Así que nadie sabe cuál es el impacto real de esas 25.000 cuentas falsas; para afirmar categóricamente que la campaña de marras en redes sociales «vició» el voto de los rumanos habría que saber muchas otras cosas: cuántos rumanos están en las redes o se exponen a ellas, quienes de entre ellos votaron a Georgescu modificando con ello su voto anterior, qué razones aducen para explicar su preferencia en esta ocasión.
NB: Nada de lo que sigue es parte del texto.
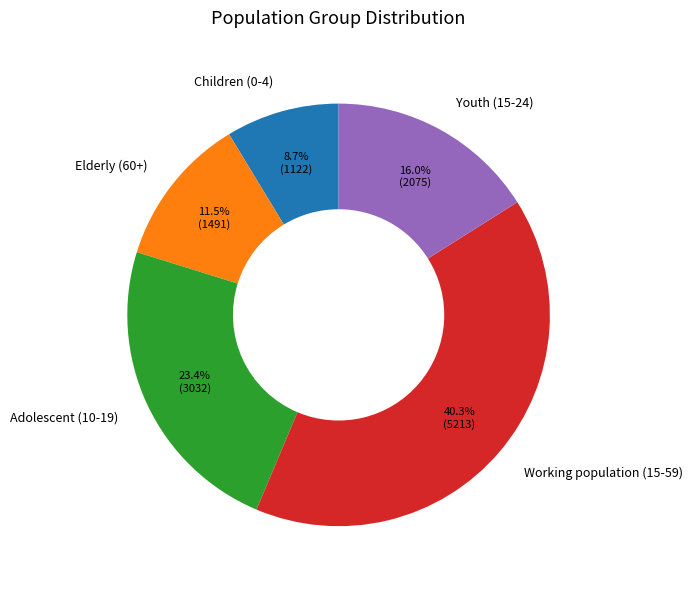

Is there a majority slice in this chart?

No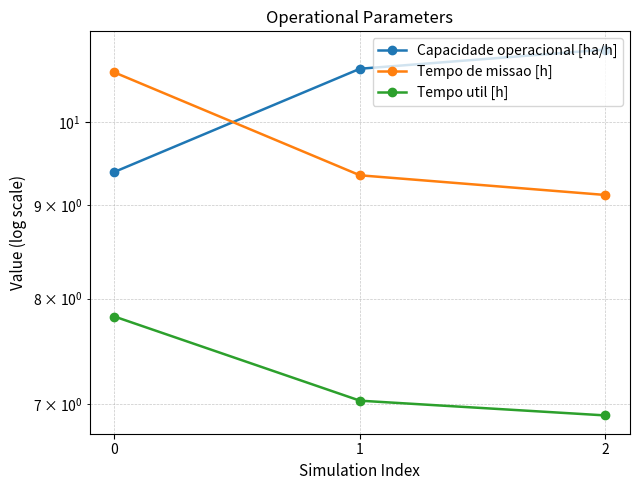

At which label does Capacidade operacional [ha/h] reach its peak?

2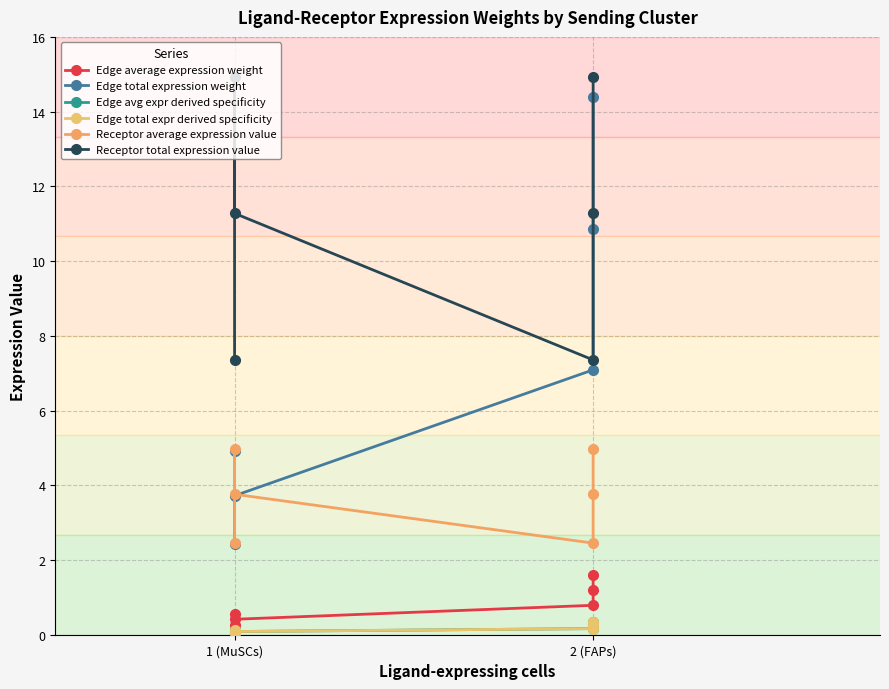

Which series has the largest total across all categories?

Receptor total expression value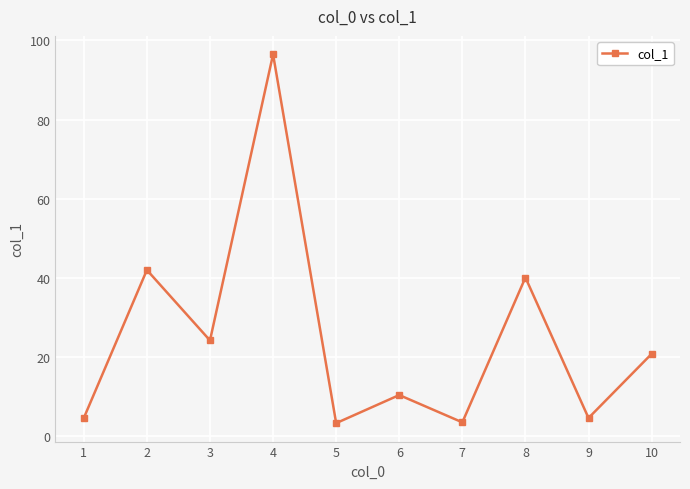

How many values are below 20?

5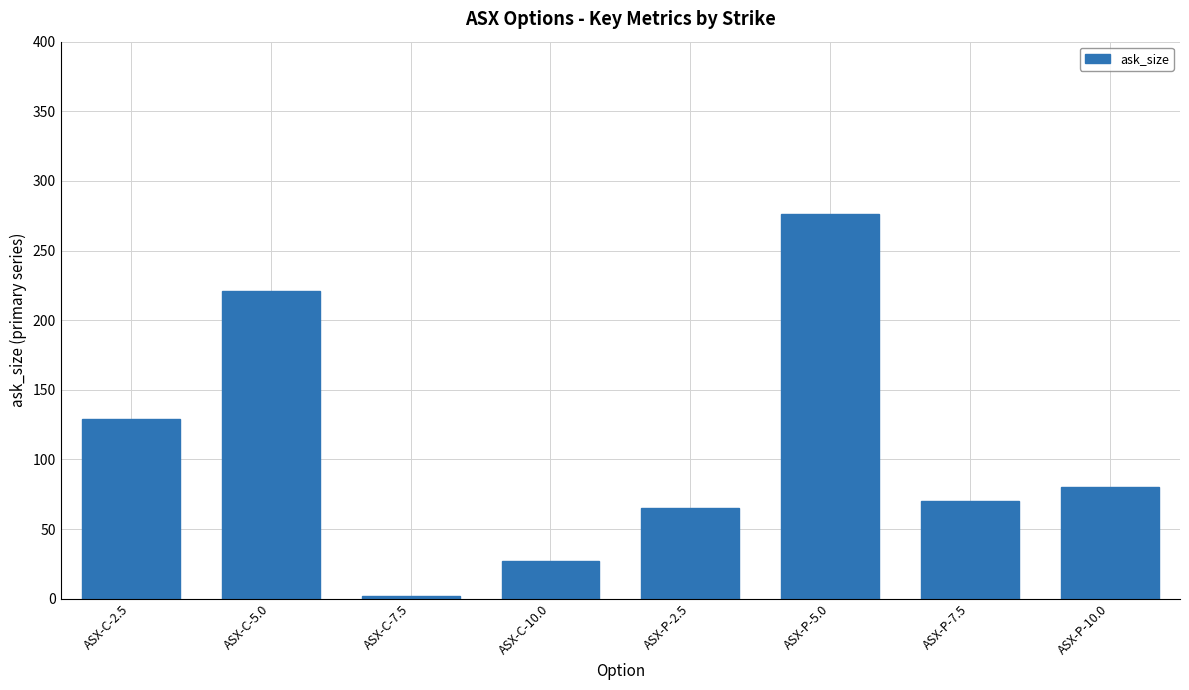

Are the bars grouped side by side (vs. stacked)?

No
De otra parte, habría que conocer el marco bajo el cual compiten los distintos candidatos: qué potencia de fuego digital tienen los demás candidatos, qué grado de imparcialidad exhiben las televisiones o radios públicas, qué grado de veracidad tienen los contenidos diseminados por cada uno de los partidos o candidatos, y así sucesivamente.
Bien sabemos en España que los críticos más feroces de los bulos son justamente quienes con mayor ahínco los difunden a través del discurso político gubernamental, las redes sociales o los medios públicos; la tesis de que la democracia corre peligro a consecuencia de su difusión masiva ha terminado por convertirse —ironías de nuestra época— en el último refugio de los mentirosos. Solo cabe esperar que los magistrados rumanos hayan acertado al identificar en Georgescu a un agente ruso dedicado a la guerra híbrida en suelo europeo; su razonamiento acerca del carácter viciado del voto, en cambio, no se sostiene. Y mejor será que no cunda el ejemplo.